I smile at her. “Thanks. I’m Owen, by the way.”
“Bedwyn,” she returns, with an unnecessary bow. “And thank you for binding my hand. I—I don’t like blood.”
I shudder at the unbidden memory of the train passengers, slaughtered in the wood. Of my mother, cradling her heart in her hands. “I don’t either,” I reply, and climb the stairs.
I want to search the palace for any sign of Awela, but it proves more difficult than I’d thought. There are servants and nobility roaming the halls, and I’m terrified of bumping into the king around every corner. I do my best, darting down hallways and hiding behind large potted trees, the sight of which make my skin crawl.
It seems the king is obsessed with the Gwydden and the wood—there’s evidence of her influence everywhere, from murals and tapestries depicting the wood itself to floor tiles patterned with leaf designs, and, of course, the potted trees.
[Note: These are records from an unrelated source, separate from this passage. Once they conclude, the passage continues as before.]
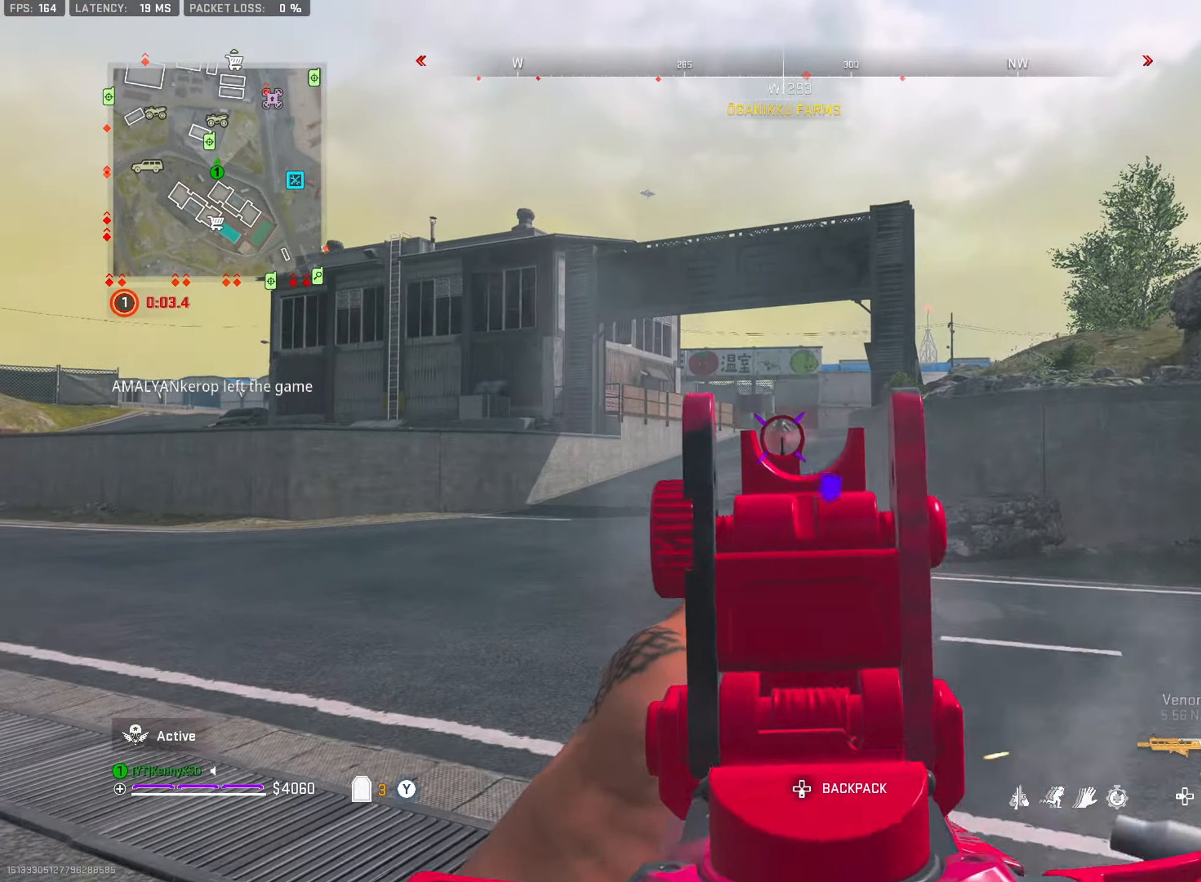
{"buttons": ["L2", "R2"], "left_stick": "up-left", "right_stick": "center", "events": [[67, "right_stick", "left"], [117, "right_stick", "center"], [417, "right_stick", "left"], [467, "right_stick", "center"]]}
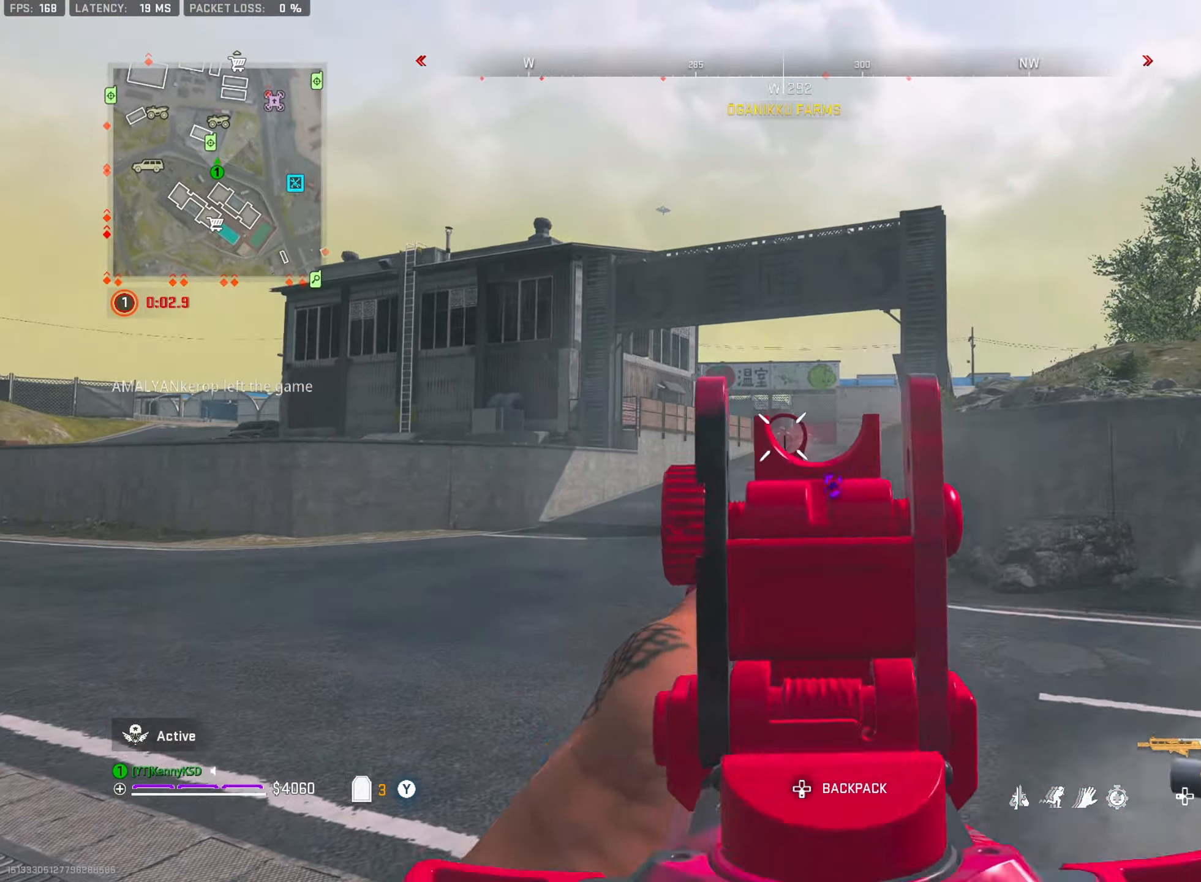
{"buttons": ["R2"], "left_stick": "up", "right_stick": "center", "events": [[217, "right_stick", "down"], [367, "right_stick", "center"], [451, "left_stick", "up"], [501, "L2", "up"]]}
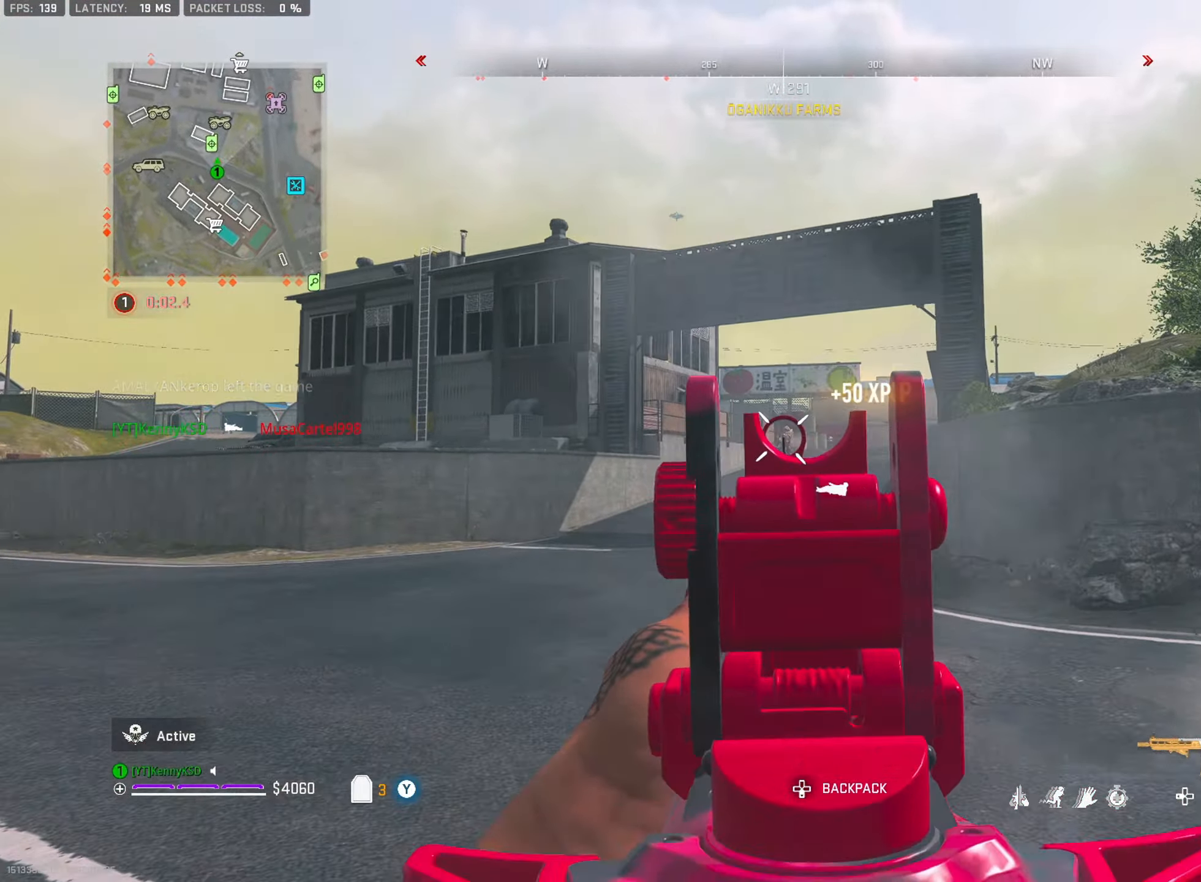
{"buttons": ["TRIANGLE"], "left_stick": "up", "right_stick": "right", "events": [[17, "right_stick", "right"], [33, "R2", "up"], [67, "L3", "down"], [83, "TRIANGLE", "down"], [183, "L3", "up"], [183, "TRIANGLE", "up"], [484, "TRIANGLE", "down"]]}
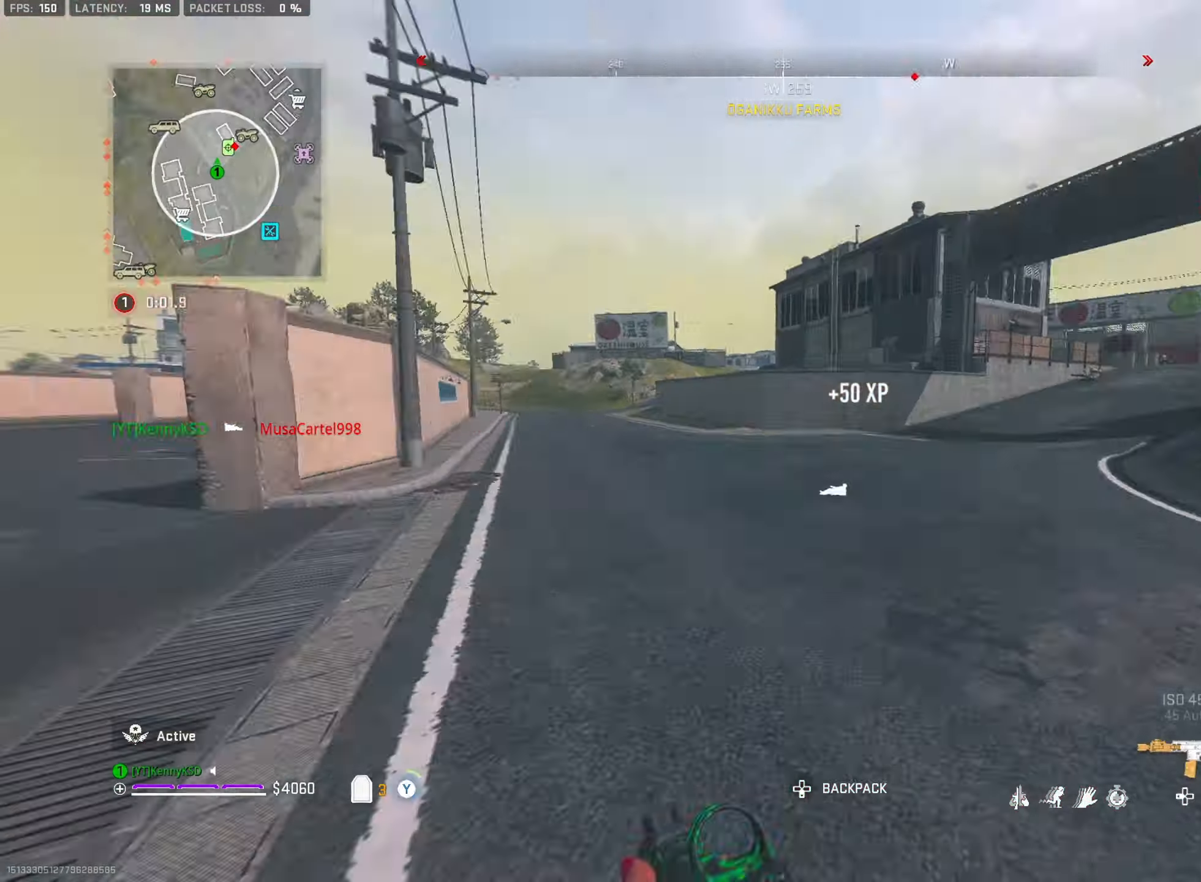
{"buttons": ["TRIANGLE"], "left_stick": "up", "right_stick": "center", "events": [[50, "right_stick", "center"], [84, "TRIANGLE", "up"], [134, "TRIANGLE", "down"], [151, "right_stick", "right"], [234, "TRIANGLE", "up"], [317, "TRIANGLE", "down"], [334, "right_stick", "center"], [401, "TRIANGLE", "up"], [467, "TRIANGLE", "down"]]}
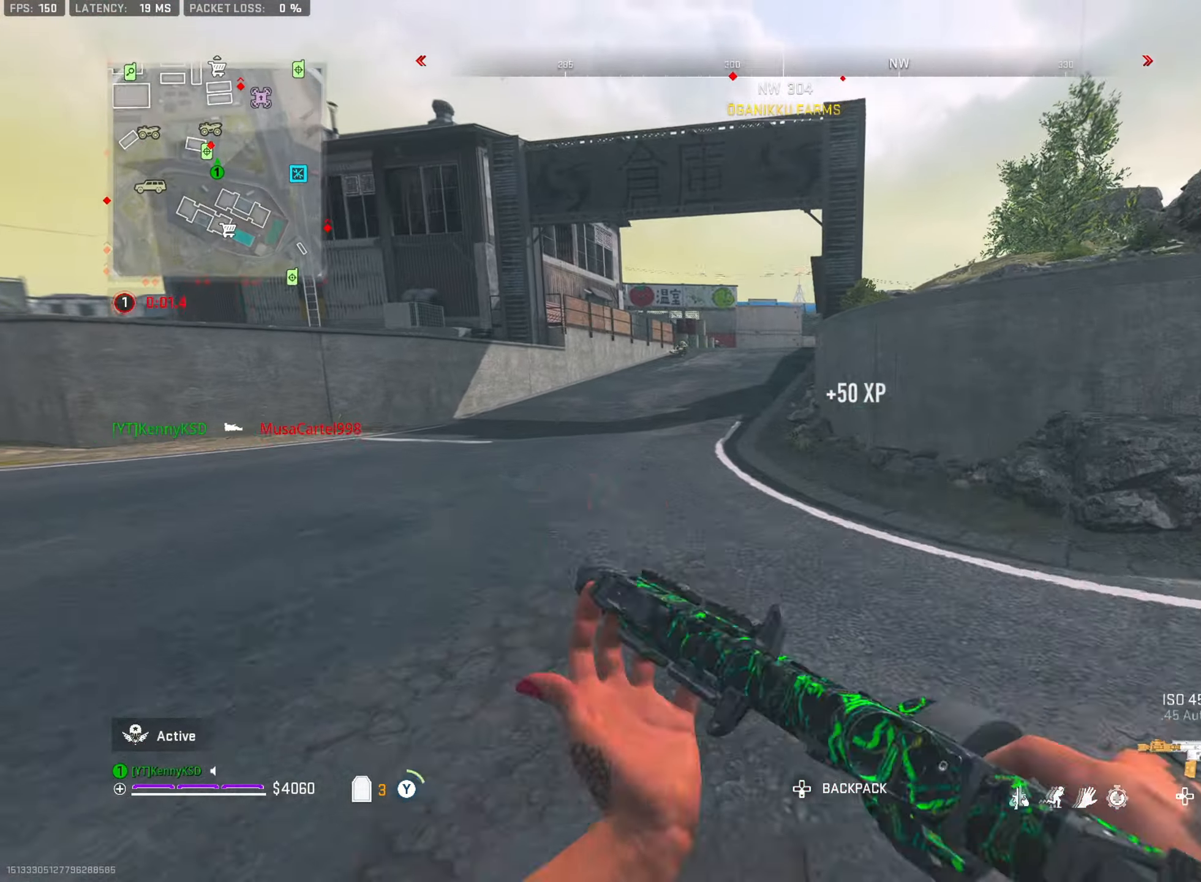
{"buttons": [], "left_stick": "up", "right_stick": "up", "events": [[50, "TRIANGLE", "up"], [83, "right_stick", "up-left"], [183, "right_stick", "center"], [233, "left_stick", "up-right"], [267, "CROSS", "down"], [267, "right_stick", "right"], [350, "right_stick", "up"], [384, "CROSS", "up"], [484, "left_stick", "up"]]}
Each floor seems to be going for a slightly different section of the forest—oaks on one floor, elms on another, birches on another still. These last ones make me shiver.
Every hallway flickers with more of those eerie electric lights. The whole palace hums with them, giving it an unnerving energy that feels like insects crawling up my spine.
I wind my way nearly to the top floor of the palace without finding the slightest hint of Awela’s whereabouts. But at least now I have a general idea of the layout, and can focus my search better tomorrow.
The stars have been out quite a while by the time I crawl into the horrible bunk in my dormitory. My exhausted body drops immediately into sleep, and I dream I hear Awela screaming.
I wake to the sharp blast of that damned trumpet, and drag myself from the bunk to do everything all over again.
Another day passes in an excruciating haze, and the second night’s search of the palace ends in disaster. I’m caught on the birch tree floor, and the guard who finds me drags me all the way to Taliesin’s office for judgment. Taliesin seems exasperated to have to suffer my presence again so soon after our last meeting. He barely looks at me as he waves a dismissive hand and orders me to be whipped.